-- Data to examine follows --
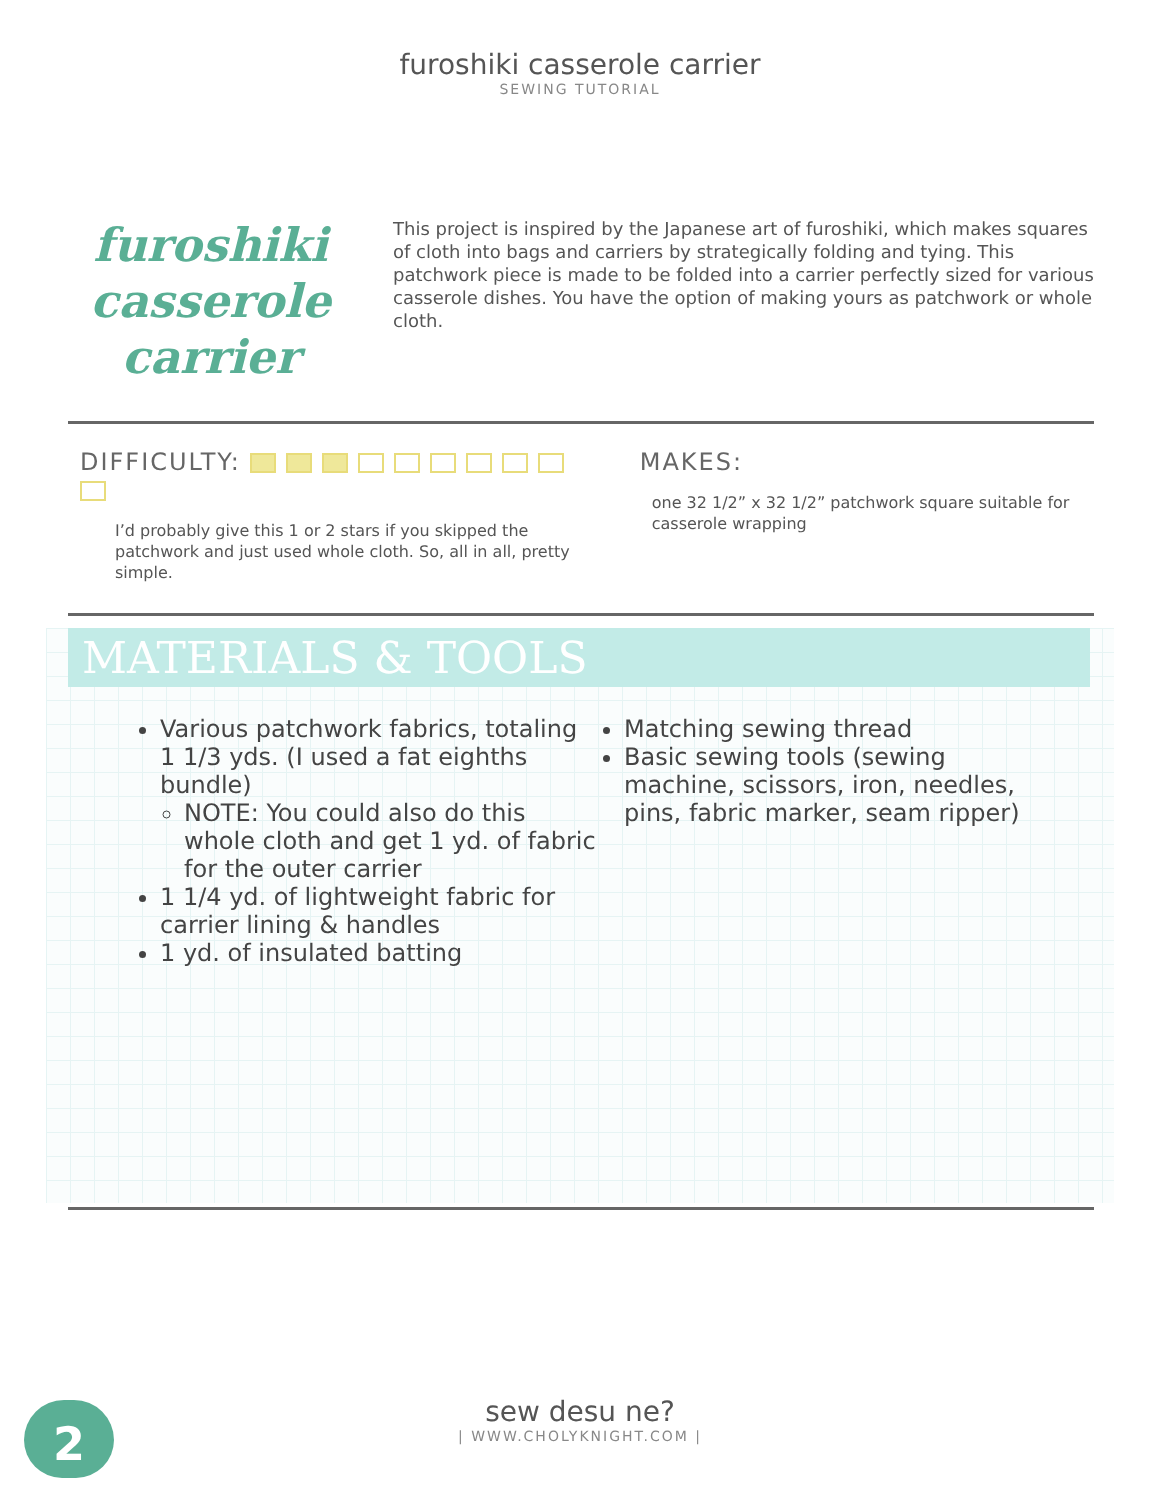furoshiki casserole carrier
SEWING TUTORIAL
furoshiki
casserole carrier
This project is inspired by the Japanese art of furoshiki, which makes squares of cloth into bags and carriers by strategically folding and tying. This patchwork piece is made to be folded into a carrier perfectly sized for various casserole dishes. You have the option of making yours as patchwork or whole cloth.
DIFFICULTY:
I’d probably give this 1 or 2 stars if you skipped the patchwork and just used whole cloth. So, all in all, pretty simple.
MAKES:
one 32 1/2” x 32 1/2” patchwork square suitable for casserole wrapping
MATERIALS & TOOLS
Various patchwork fabrics, totaling 1 1/3 yds. (I used a fat eighths bundle)
NOTE: You could also do this whole cloth and get 1 yd. of fabric for the outer carrier
1 1/4 yd. of lightweight fabric for carrier lining & handles
1 yd. of insulated batting
Matching sewing thread
Basic sewing tools (sewing machine, scissors, iron, needles, pins, fabric marker, seam ripper)
2
sew desu ne?
| WWW.CHOLYKNIGHT.COM |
-- Data to examine concluded --
= Task prompt =
Take every entry above and transcribe it exactly, with no pictures in the copy.

= Written response =
furoshiki casserole carrier
SEWING TUTORIAL
furoshiki
casserole carrier
This project is inspired by the Japanese art of furoshiki, which makes squares of cloth into bags and carriers by strategically folding and tying. This patchwork piece is made to be folded into a carrier perfectly sized for various casserole dishes. You have the option of making yours as patchwork or whole cloth.
DIFFICULTY:
I’d probably give this 1 or 2 stars if you skipped the patchwork and just used whole cloth. So, all in all, pretty simple.
MAKES:
one 32 1/2” x 32 1/2” patchwork square suitable for casserole wrapping
MATERIALS & TOOLS
Various patchwork fabrics, totaling 1 1/3 yds. (I used a fat eighths bundle)
NOTE: You could also do this whole cloth and get 1 yd. of fabric for the outer carrier
1 1/4 yd. of lightweight fabric for carrier lining & handles
1 yd. of insulated batting
Matching sewing thread
Basic sewing tools (sewing machine, scissors, iron, needles, pins, fabric marker, seam ripper)
2
sew desu ne?
| WWW.CHOLYKNIGHT.COM |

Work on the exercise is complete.